Ob als Reimport, Generikum oder patientenindividuelle Rezeptur: Der Berliner Hersteller Haemato Pharm beziehungsweise dessen Schwesterfirmen können Zytostatika und andere Medikamente für schwer chronische Erkrankungen in allen möglichen Varianten liefern. Der Weg zum Patienten wird jetzt noch kürzer: Ein leitender Angestellter aus der Firmengruppe hat vor kurzem eine Apotheke eröffnet – direkt neben dem Firmensitz in Schönefeld.
Der Ortsteil Waltersdorf ist Berlinern vor allem wegen seines großen Einkaufszentrums ein Begriff. Direkt gegenüber von Ikea & Co. führt eine Nebenstraße in ein kleines Gewerbegebiet; dort ist in zweiter Reihe in mehreren zweistöckigen Gebäuden Haemato untergebracht. Im letzten Containerblock vor dem Feld hat jetzt die Lilienthal-Apotheke eröffnet. Die Offizin liegt so versteckt, dass man selbst in der Apotheke im Shoppingpark noch nichts vom neuen Konkurrenten mitbekommen hat.
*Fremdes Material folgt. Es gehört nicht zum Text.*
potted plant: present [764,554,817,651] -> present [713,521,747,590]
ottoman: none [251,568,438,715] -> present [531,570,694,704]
Inhaber der Apotheke, die mit minimaler Sicht- und ohne Freiwahl auskommt, ist Dr. Michael Wackernagel. Der 47-jährige Pharmazeut mit Wohnsitz in Scharbeutz bei Timmendorfer Strand hat lange für Novartis gearbeitet und war zuletzt Verkaufsleiter bei Pharm Allergan, bevor er vor anderthalb Jahren Geschäftsführer bei Healthcare Solutions wurde.
Das Unternehmen gehört wie Haemato zur Mittelständischen Pharma Holding (MPH) und bietet unter dem Motto „Beraten. Bewegen. Bewirken.“ seinen Kunden Hilfe in Prozess-, Marketing- und Vertriebsfragen an. „Beratungsleistungen für Apotheken“, lautet eine weitere verkürzte Beschreibung.
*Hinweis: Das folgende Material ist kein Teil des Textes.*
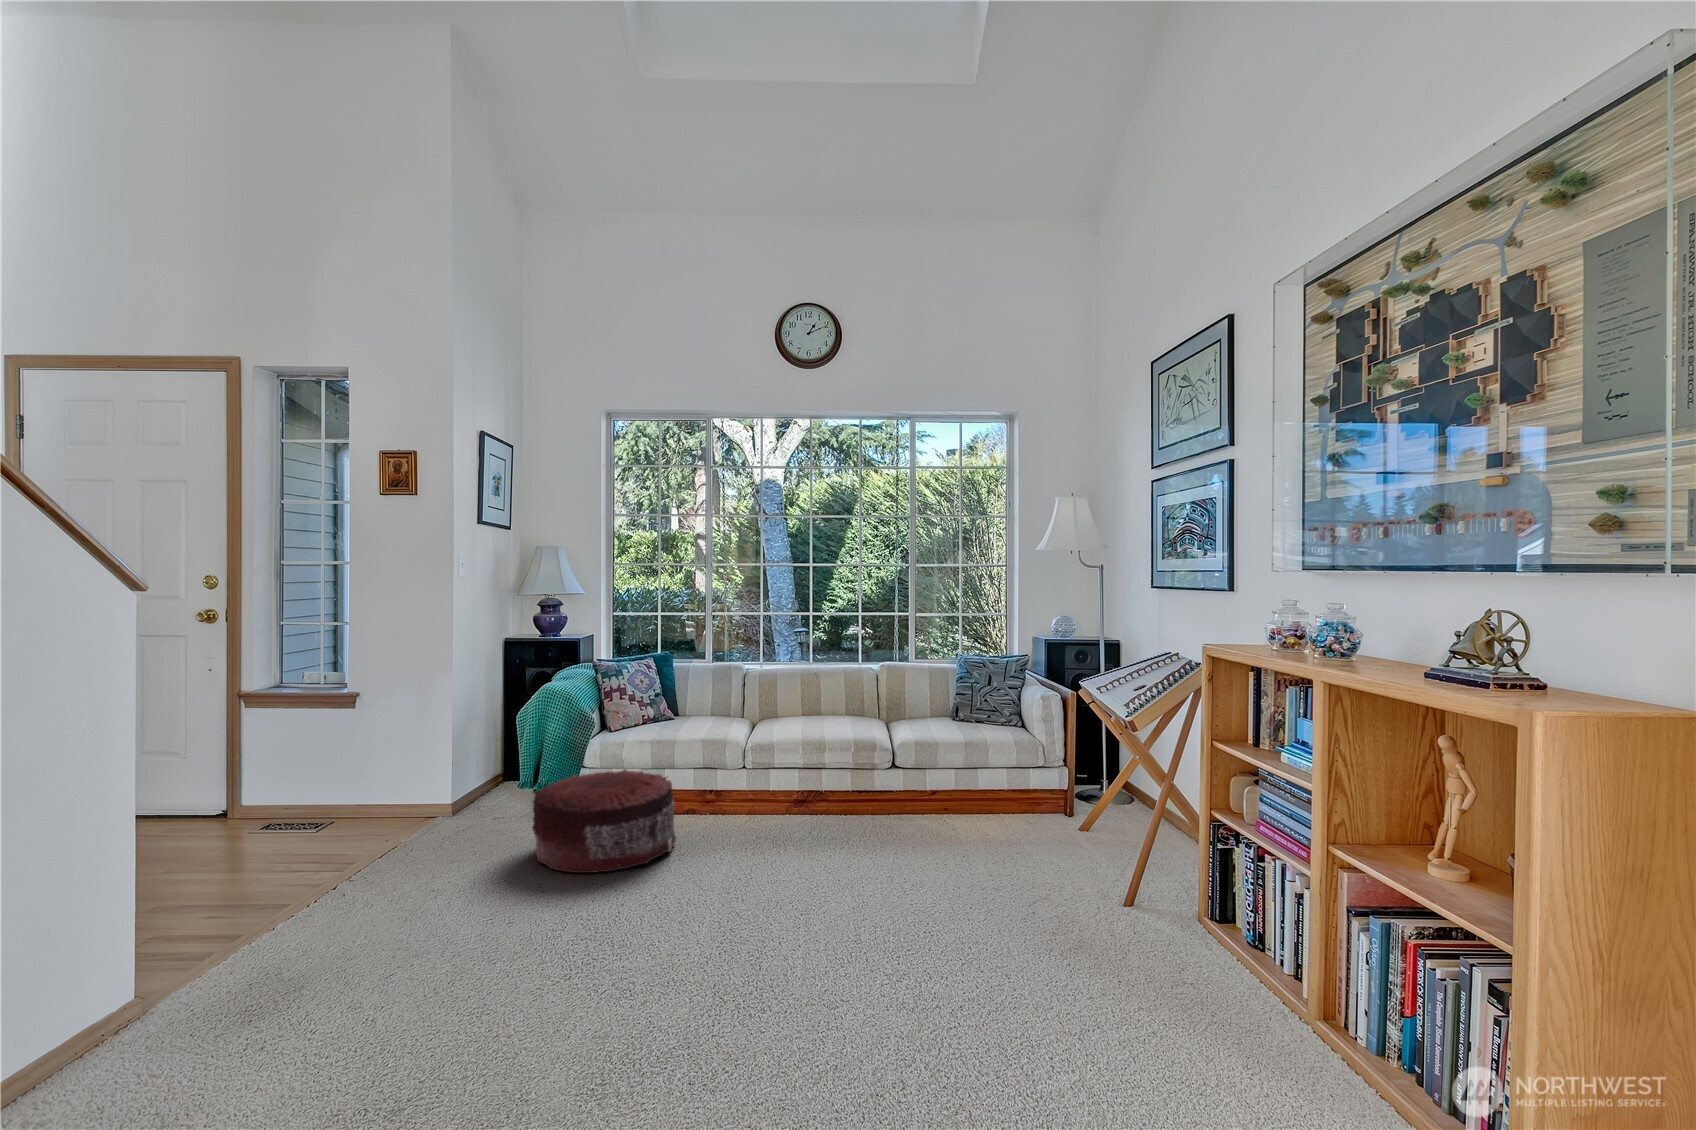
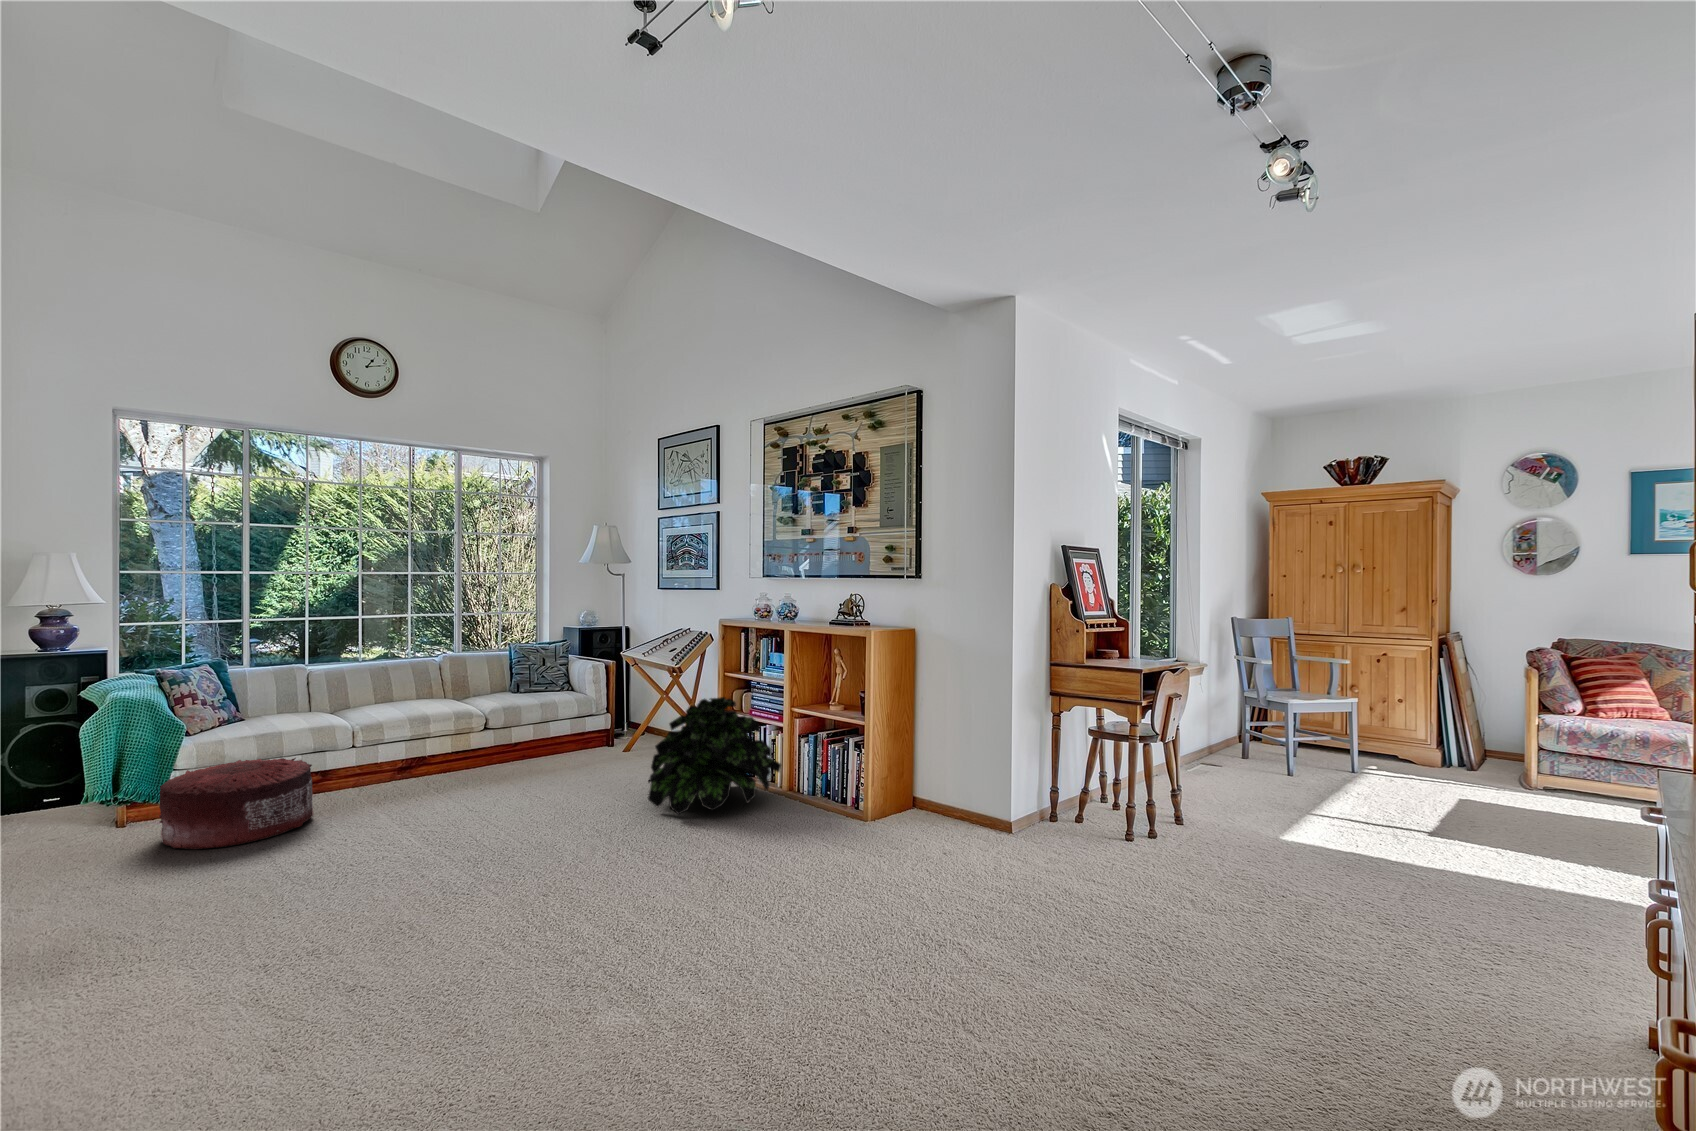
potted plant: none [1032,793,1305,1030] -> present [648,697,781,814]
Auf Nachfrage wollte Wackernagel sich nicht zu seinen beruflichen Aktivitäten äußern. Zu Interna des Unternehmens könne er nichts sagen; seine Tätigkeit für Healthcare Solutions sei nebenberuflich. Die Apotheke sei ein „ganz normaler Apothekenbetrieb“, auch der Standort sei nicht ungewöhnlich.
Das sehen die Apotheker der Region anders. Sie finden es unmöglich, dass Patienten im Notdienst der Weg in den Gewerbepark zugemutet wird, und mutmaßen schon aufgrund der räumlichen Nähe zum Hersteller, dass die Apotheke einen ganz anderen Schwerpunkt als den Handverkauf in der Offizin hat.
Tatsächlich könnte der neue Nachbar das Geschäftsmodell des Herstellers hervorragend ergänzen. Zur Haemato-Gruppe gehört nämlich auch der Herstellbetrieb Pharmigon, dessen Verwaltung in Berlin angesiedelt ist, dessen Werkbänke aber in Donauwörth stehen. Das Gemeinschaftsprojekt mit dem Münchener Apotheker Helmut Beyerlein macht bislang einen Großteil seines Umsatzes von zuletzt acht Millionen Euro mit einem einzigen Kunden – Beyerleins Grillparzer Apotheke. Mit einer zusätzlichen Apotheke in der Hauptstadt könnten neue Aufträge geholt werden, über einen Arzt-Außendienst von Healthcare Solutions beispielsweise.